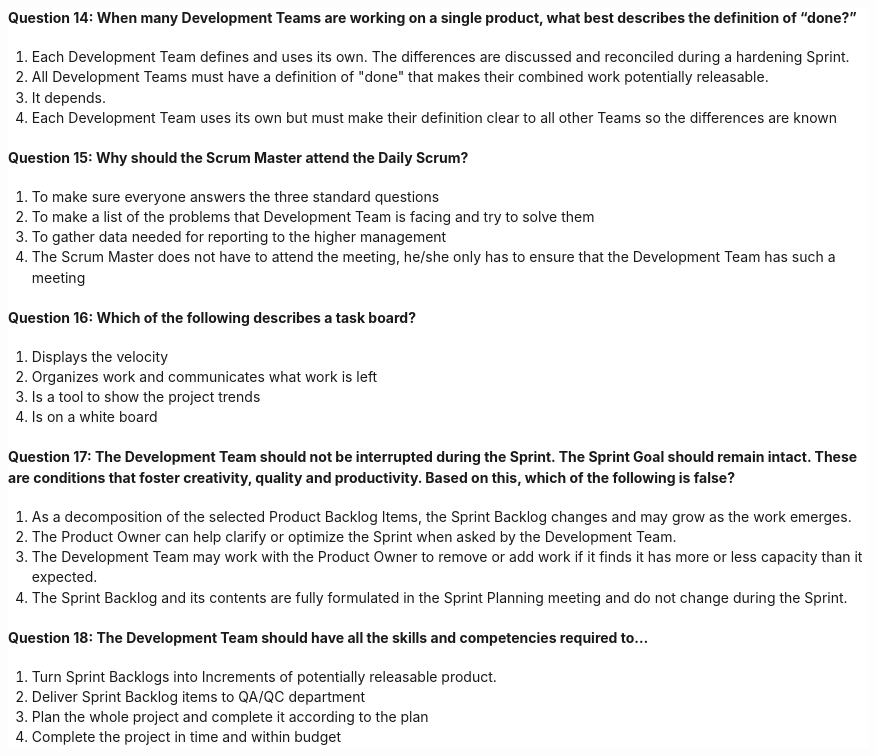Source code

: #### Question 14: When many Development Teams are working on a single product, what best describes the definition of “done?”


 1. Each Development Team defines and uses its own. The differences are discussed and reconciled during a hardening Sprint.
 2. All Development Teams must have a definition of "done" that makes their combined work potentially releasable.
 3. It depends.
 4. Each Development Team uses its own but must make their definition clear to all other Teams so the differences are known

#### Question 15: Why should the Scrum Master attend the Daily Scrum?


 1. To make sure everyone answers the three standard questions
 2. To make a list of the problems that Development Team is facing and try to solve them
 3. To gather data needed for reporting to the higher management
 4. The Scrum Master does not have to attend the meeting, he/she only has to ensure that the Development Team has such a meeting

#### Question 16: Which of the following describes a task board?


 1. Displays the velocity
 2. Organizes work and communicates what work is left
 3. Is a tool to show the project trends
 4. Is on a white board

#### Question 17: The Development Team should not be interrupted during the Sprint. The Sprint Goal should remain intact. These are conditions that foster creativity, quality and productivity. Based on this, which of the following is false?


 1. As a decomposition of the selected Product Backlog Items, the Sprint Backlog changes and may grow as the work emerges.
 2. The Product Owner can help clarify or optimize the Sprint when asked by the Development Team.
 3. The Development Team may work with the Product Owner to remove or add work if it finds it has more or less capacity than it expected.
 4. The Sprint Backlog and its contents are fully formulated in the Sprint Planning meeting and do not change during the Sprint.

#### Question 18: The Development Team should have all the skills and competencies required to…


 1. Turn Sprint Backlogs into Increments of potentially releasable product.
 2. Deliver Sprint Backlog items to QA/QC department
 3. Plan the whole project and complete it according to the plan
 4. Complete the project in time and within budget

━━━━━━━━━━━━━━━━━━━━

Quote the source text of every item above word for word, leaving out the pictures.

TASK RESPONSE |
Source code

: #### Question 14: When many Development Teams are working on a single product, what best describes the definition of “done?”


 1. Each Development Team defines and uses its own. The differences are discussed and reconciled during a hardening Sprint.
 2. All Development Teams must have a definition of "done" that makes their combined work potentially releasable.
 3. It depends.
 4. Each Development Team uses its own but must make their definition clear to all other Teams so the differences are known

#### Question 15: Why should the Scrum Master attend the Daily Scrum?


 1. To make sure everyone answers the three standard questions
 2. To make a list of the problems that Development Team is facing and try to solve them
 3. To gather data needed for reporting to the higher management
 4. The Scrum Master does not have to attend the meeting, he/she only has to ensure that the Development Team has such a meeting

#### Question 16: Which of the following describes a task board?


 1. Displays the velocity
 2. Organizes work and communicates what work is left
 3. Is a tool to show the project trends
 4. Is on a white board

#### Question 17: The Development Team should not be interrupted during the Sprint. The Sprint Goal should remain intact. These are conditions that foster creativity, quality and productivity. Based on this, which of the following is false?


 1. As a decomposition of the selected Product Backlog Items, the Sprint Backlog changes and may grow as the work emerges.
 2. The Product Owner can help clarify or optimize the Sprint when asked by the Development Team.
 3. The Development Team may work with the Product Owner to remove or add work if it finds it has more or less capacity than it expected.
 4. The Sprint Backlog and its contents are fully formulated in the Sprint Planning meeting and do not change during the Sprint.

#### Question 18: The Development Team should have all the skills and competencies required to…


 1. Turn Sprint Backlogs into Increments of potentially releasable product.
 2. Deliver Sprint Backlog items to QA/QC department
 3. Plan the whole project and complete it according to the plan
 4. Complete the project in time and within budget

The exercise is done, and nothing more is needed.